TELEGRAM & GAZETTE – Continuing the burgeoning growth of the life sciences industry in the city and state, LFB USA Tuesday broke ground on a new 65,000-square-foot manufacturing and laboratory facility that will bring 50 new jobs to the region.
Located on vacant land on Crowley Drive, the $37 million manufacturing facility will, in part, be used for the early-stage processing of antithrombin, commonly known as ATryn.

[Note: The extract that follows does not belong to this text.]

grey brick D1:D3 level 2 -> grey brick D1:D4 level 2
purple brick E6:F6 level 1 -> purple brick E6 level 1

The drug is used to treat preeclampsia, a hereditary disorder that can cause blood clots, seizures and, in severe forms, maternal or infant death.
“We anticipated the need for that product will go up in the future,” said Fritz Reinhart, senior director of project management at LFB USA – a pharmaceutical company.

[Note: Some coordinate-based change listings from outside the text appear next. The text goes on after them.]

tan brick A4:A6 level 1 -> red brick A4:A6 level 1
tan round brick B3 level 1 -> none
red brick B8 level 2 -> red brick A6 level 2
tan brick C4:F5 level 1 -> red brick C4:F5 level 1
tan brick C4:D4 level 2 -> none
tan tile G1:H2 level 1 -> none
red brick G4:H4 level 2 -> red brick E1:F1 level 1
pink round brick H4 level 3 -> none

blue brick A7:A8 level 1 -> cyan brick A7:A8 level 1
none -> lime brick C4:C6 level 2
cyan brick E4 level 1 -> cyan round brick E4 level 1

Other products will be developed in the future, said William Gavin, company president.
“This is our signature capital investment,” said Gavin. “It represents a real maturation of the company. We really need to scale this up for the market demand.”

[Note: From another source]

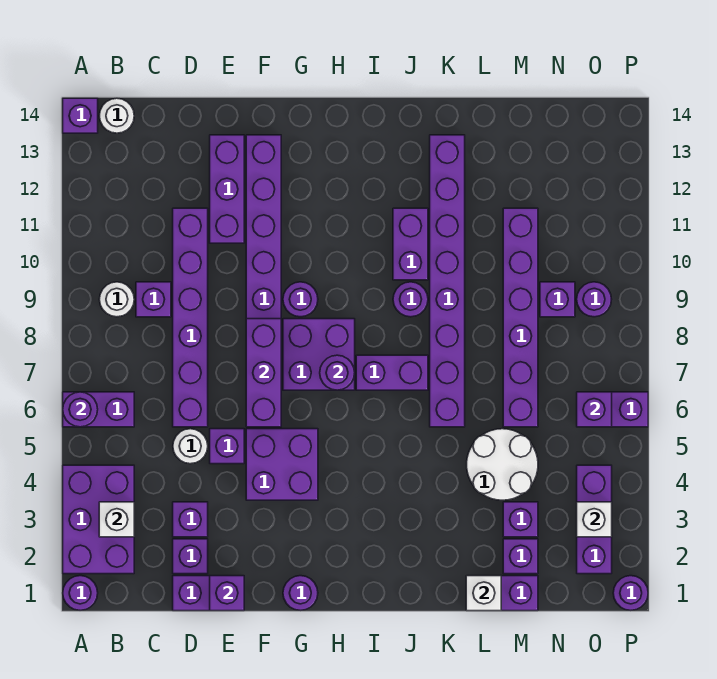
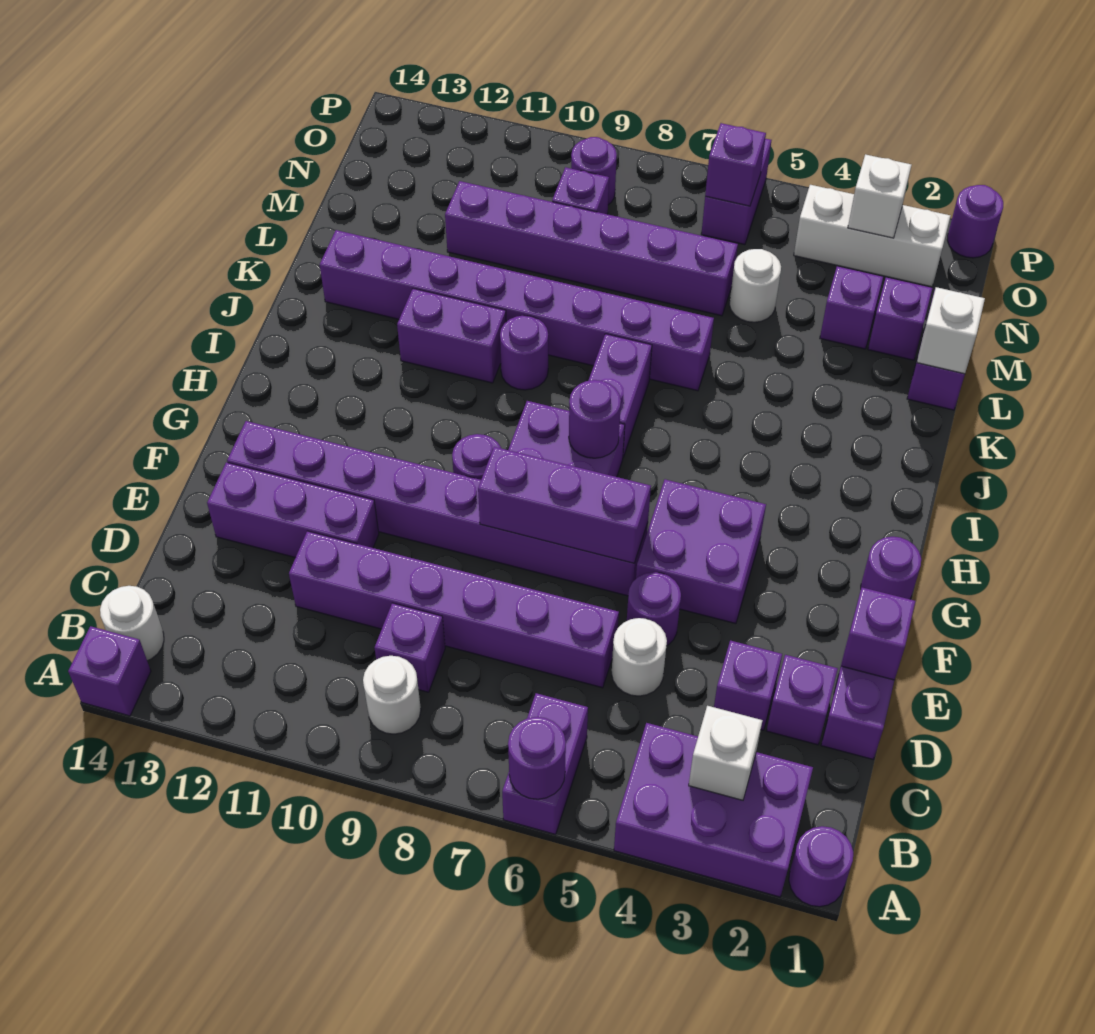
purple brick E5 level 1 -> purple round brick E5 level 1
white round brick L4:M5 level 1 -> white round brick M5 level 1
purple brick O2:O4 level 1 -> white brick O2:O4 level 1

Gavin, Reinhart and other company officials were joined by Mayor Arthur Vigeant and Angus McQuilken, vice president of communications and marketing for Mass Life Sciences, for a brief groundbreaking ceremony Tuesday.
“We’re excited to see the building get started,” said Vigeant.
Crews leveled the ground in the fall and began laying the foundation in April with the goal of opening late next summer, said Reinhart.
Last year, city officials approved a tax increment financing deal with the company, paving the way for construction of the new facility.
Throughout the course of the seven-year deal, the project is estimated to generate $711,360 in tax revenue for the city. If the 8.5-acre property remained vacant, it would have only brought in about $105,000 in taxes during that period.
The company plans to bring 50 new jobs to the city by the end of the deal. LFB will add 20 full-time employees by June 30, 2019. In 2020, the company plans to hire another 15 new employees. In the following three years, LFB will hire five new workers each year.
“We’re happy to bring more jobs to Massachusetts and Marlboro,” said Gavin.
Gavin described Marlboro as a “perfect” location for LFB, which also has offices in Framingham and Charlton, due to proximity to transportation and a well-educated workforce.
“It just fits what we need,” he said.
LFB is one of several life science companies to expand or move to Marlboro in the past few years, including Boston Scientific, CeQur and Verax Biomedical.
“Life sciences has become an important engine for the Massachusetts economy,” McQuilken said.